1 Reply Latest reply on Jun 25, 2013 4:39 PM by mazz

    Agent memory monitoring

    genman

      I've had a few agents run out of memory, mostly due to too many resources, but sometimes due to memory leaks in bad plugins.

       

      I know the agent is supposed to restart when it is low on memory? How does the agent do this and why doesn't it always work? How can we check or alert for this?

       

      I also did some memory profiling, mostly to check on leaking. These are instance counts, not memory usage, but one thing that struck me is each resource, be it a MySQL table or something quite small, uses quite a lot of memory.

       

      One thing I noticed is each Resource.childResources object is a Set wrapping a ConcurrentHashMap, which is quite expensive in terms of memory use. This was probably the only thing that seemed a bit excessive. The JDom stuff is probably from parsing JBoss XML files, and I wonder if those references need to be kept or not.

       

      Instance Counts for All Classes (including platform)

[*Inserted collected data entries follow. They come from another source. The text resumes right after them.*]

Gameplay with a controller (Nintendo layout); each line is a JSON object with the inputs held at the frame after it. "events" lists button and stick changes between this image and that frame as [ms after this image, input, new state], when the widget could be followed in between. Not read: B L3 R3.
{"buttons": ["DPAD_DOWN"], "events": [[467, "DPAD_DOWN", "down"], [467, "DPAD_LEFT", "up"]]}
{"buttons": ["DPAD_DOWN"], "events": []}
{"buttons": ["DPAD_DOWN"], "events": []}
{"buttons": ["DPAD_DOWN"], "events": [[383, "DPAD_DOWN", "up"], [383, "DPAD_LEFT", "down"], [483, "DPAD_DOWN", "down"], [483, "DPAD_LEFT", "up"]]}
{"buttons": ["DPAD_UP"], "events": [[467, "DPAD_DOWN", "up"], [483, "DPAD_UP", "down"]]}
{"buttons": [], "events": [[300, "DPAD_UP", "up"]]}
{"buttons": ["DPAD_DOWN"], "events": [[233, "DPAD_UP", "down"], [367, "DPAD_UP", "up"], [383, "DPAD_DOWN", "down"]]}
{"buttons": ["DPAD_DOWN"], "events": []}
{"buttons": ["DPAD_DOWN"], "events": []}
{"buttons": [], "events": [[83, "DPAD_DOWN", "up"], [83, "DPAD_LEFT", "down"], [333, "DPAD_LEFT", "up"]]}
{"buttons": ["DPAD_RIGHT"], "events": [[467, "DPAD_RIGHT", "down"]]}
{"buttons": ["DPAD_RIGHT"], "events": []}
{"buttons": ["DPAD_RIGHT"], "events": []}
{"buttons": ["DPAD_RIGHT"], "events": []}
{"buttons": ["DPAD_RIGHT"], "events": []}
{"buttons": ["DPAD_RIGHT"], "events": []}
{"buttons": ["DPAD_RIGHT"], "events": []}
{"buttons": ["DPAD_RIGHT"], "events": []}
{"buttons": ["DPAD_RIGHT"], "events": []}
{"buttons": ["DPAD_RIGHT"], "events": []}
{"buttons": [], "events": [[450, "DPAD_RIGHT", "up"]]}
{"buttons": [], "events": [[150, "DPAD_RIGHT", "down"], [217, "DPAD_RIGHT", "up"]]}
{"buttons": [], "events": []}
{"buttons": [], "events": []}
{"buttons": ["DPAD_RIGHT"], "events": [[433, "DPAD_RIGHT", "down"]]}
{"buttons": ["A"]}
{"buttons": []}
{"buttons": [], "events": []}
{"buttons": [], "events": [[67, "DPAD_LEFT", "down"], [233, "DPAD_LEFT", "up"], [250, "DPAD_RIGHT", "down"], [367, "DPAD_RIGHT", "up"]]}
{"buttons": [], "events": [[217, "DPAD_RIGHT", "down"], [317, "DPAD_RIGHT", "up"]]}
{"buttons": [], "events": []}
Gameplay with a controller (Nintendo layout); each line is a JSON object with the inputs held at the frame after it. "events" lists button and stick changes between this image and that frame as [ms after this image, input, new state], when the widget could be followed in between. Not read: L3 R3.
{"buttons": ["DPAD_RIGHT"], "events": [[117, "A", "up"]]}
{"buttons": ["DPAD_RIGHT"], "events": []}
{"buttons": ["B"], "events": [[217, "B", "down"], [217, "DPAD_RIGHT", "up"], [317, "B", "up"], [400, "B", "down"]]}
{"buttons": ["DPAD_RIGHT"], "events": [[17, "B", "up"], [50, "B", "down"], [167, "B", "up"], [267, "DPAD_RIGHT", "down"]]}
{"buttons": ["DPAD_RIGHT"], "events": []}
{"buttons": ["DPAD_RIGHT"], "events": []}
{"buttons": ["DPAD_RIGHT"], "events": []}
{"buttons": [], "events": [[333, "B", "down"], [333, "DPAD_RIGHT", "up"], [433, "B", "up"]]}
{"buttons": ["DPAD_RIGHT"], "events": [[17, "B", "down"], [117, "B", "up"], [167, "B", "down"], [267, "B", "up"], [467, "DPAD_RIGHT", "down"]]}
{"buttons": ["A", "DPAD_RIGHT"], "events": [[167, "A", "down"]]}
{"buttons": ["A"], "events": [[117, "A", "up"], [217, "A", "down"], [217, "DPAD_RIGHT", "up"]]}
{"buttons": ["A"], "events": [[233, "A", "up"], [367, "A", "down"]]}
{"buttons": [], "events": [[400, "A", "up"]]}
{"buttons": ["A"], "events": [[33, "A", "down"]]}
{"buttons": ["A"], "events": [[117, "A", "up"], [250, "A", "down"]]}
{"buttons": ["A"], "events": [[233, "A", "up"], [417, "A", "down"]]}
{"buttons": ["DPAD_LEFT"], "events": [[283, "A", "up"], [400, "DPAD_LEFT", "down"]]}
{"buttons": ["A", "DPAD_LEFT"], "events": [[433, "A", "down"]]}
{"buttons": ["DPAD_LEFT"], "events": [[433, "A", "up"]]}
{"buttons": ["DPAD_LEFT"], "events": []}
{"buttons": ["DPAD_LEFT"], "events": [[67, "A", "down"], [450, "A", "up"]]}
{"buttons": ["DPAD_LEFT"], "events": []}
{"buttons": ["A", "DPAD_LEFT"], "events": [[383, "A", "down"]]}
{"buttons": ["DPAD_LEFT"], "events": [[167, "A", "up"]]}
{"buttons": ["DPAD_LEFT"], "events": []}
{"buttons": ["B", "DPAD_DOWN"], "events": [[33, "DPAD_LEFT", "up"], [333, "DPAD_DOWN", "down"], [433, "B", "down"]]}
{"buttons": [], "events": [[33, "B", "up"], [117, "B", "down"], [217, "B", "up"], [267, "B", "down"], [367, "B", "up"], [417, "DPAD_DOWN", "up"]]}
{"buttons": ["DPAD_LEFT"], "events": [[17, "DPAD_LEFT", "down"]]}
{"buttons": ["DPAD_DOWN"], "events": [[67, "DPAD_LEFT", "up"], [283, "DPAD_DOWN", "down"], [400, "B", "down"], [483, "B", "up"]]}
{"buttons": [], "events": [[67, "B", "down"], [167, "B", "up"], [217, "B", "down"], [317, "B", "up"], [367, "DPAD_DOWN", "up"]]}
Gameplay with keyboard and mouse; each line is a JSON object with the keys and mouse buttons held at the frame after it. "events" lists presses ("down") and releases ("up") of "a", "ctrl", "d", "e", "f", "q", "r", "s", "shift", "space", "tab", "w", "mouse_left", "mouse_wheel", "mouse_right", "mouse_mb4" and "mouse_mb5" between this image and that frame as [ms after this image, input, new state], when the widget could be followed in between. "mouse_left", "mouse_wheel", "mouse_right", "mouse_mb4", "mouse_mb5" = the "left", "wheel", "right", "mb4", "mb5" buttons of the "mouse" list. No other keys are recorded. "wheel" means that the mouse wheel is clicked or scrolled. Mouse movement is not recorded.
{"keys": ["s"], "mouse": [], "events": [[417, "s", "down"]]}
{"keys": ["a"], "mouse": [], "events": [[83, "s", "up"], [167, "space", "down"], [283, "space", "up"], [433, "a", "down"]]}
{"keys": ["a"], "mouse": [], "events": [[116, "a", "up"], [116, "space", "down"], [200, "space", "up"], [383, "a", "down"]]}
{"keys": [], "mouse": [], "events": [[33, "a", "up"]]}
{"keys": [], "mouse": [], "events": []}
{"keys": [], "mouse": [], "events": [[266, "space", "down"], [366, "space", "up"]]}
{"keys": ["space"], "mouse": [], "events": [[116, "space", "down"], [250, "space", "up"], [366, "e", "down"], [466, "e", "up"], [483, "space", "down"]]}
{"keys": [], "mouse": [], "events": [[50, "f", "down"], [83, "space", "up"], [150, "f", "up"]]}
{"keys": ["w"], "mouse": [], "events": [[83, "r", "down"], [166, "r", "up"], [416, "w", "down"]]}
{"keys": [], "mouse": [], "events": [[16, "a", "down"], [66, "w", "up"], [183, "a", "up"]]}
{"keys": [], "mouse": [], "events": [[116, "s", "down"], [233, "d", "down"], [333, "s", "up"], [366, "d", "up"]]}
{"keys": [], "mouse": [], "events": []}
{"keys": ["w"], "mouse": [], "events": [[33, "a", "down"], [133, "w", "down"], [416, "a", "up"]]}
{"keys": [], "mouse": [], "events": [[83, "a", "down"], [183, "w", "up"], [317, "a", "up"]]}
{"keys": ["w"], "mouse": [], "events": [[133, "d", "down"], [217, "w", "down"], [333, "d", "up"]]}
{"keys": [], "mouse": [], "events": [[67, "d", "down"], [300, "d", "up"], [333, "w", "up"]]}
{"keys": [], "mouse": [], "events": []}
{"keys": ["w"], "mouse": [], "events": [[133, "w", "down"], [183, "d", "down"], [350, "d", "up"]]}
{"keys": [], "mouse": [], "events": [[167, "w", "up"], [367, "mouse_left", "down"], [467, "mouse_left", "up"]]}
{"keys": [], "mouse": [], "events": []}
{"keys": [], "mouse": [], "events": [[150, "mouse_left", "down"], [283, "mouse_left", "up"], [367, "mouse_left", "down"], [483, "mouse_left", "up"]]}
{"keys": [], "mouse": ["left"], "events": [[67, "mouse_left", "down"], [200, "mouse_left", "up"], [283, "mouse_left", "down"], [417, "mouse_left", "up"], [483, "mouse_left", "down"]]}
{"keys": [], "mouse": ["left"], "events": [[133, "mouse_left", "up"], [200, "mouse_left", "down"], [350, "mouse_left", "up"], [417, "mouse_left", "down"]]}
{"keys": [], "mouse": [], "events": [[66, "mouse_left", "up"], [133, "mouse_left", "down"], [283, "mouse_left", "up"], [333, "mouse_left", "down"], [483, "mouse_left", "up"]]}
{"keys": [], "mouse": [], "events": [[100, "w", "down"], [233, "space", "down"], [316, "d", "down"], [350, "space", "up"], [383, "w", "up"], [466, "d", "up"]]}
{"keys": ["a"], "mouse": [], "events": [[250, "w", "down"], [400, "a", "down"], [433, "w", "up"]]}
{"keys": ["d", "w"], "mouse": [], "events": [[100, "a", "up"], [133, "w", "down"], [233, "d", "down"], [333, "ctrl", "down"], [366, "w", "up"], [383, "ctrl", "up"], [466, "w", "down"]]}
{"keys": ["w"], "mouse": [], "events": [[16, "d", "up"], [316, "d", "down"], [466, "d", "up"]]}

      328758 instances of class java.lang.String

      294973 instances of class [C

      128861 instances of class java.util.HashMap$Entry

      96602 instances of class [Ljava.util.HashMap$Entry;

      92602 instances of class [Ljava.lang.Object;

      90346 instances of class java.util.ArrayList

      71976 instances of class java.util.concurrent.locks.ReentrantLock$NonfairSync

      71856 instances of class java.util.concurrent.ConcurrentHashMap$Segment

      71856 instances of class [Ljava.util.concurrent.ConcurrentHashMap$HashEntry;

      67739 instances of class java.util.HashMap

      64907 instances of class java.util.LinkedHashMap$Entry

      60993 instances of class org.rhq.core.domain.measurement.MeasurementScheduleRequest

      55696 instances of class java.util.HashMap$KeySet

      52850 instances of class java.util.HashSet

      41600 instances of class java.lang.Integer

      29953 instances of class org.rhq.core.pc.measurement.ScheduledMeasurementInfo

      28859 instances of class java.util.LinkedHashMap

      26987 instances of class java.lang.Long

      25175 instances of class java.util.TreeMap$Entry

      19993 instances of class [I

      18786 instances of class org.rhq.core.domain.configuration.PropertySimple

      17563 instances of class org.rhq.core.pc.plugin.CanonicalResourceKey$KeyTypePlugin

      17430 instances of class java.util.TreeMap

      17298 instances of class java.util.Hashtable$Entry

      13148 instances of class javax.management.modelmbean.DescriptorSupport$FieldName

      13052 instances of class org.rhq.core.pc.inventory.ResourceContainer$ResourceComponentInvocationHandler

      12755 instances of class java.util.LinkedHashSet

      12488 instances of class [B

      11886 instances of class java.util.LinkedList$Entry

      11845 instances of class java.util.LinkedList

      11821 instances of class org.mc4j.ems.store.CompleteValueHistory

      11671 instances of class org.rhq.core.domain.configuration.Configuration

      11664 instances of class org.mc4j.ems.impl.jmx.connection.bean.attribute.DAttribute

      7775 instances of class [S

      6956 instances of class java.util.HashMap$Values

      6927 instances of class java.util.HashMap$EntrySet

      6669 instances of class javax.xml.bind.JAXBElement

      6552 instances of class org.jdom.Text

      6378 instances of class org.rhq.core.domain.configuration.definition.PropertyDefinitionSimple

      6170 instances of class java.lang.Class

      6164 instances of class org.rhq.core.clientapi.descriptor.configuration.SimpleProperty

      6156 instances of class org.jdom.Attribute

      4933 instances of class [Ljava.util.Hashtable$Entry;

      4915 instances of class java.util.concurrent.ConcurrentHashMap$HashEntry

      4913 instances of class java.io.File

      4844 instances of class java.util.Hashtable

        • 1. Re: Agent memory monitoring
          mazz

          > I know the agent is supposed to restart when it is low on memory? How does the agent do this and why doesn't it always work? How can we check or alert for this?

           

          The agent "tries" to do this through the VM Health Check Thread

           

          But this isn't foolproof and if the VM is in just a really bad state, it may not even help.

           

          However, if you want to see what it does, see the source code for org.rhq.enterprise.agent.VMHealthCheckThread. It essentially looks at the memory pools every 5 seconds and if the memory levels hit a certain threshold, it attempts to perform GC and if memory is still critically low, the underlying plugin container and communications subsystems are shutdown and then restarted in the hopes of clearing up the situation (even if its just temporarily - which it probably is if you have an extremely large inventory or a leaking plugin).

           

          Note that this will not shutdown the entire JVM - nothing about this health check thread will restart a new JVM. This is all done internally within the same agent VM.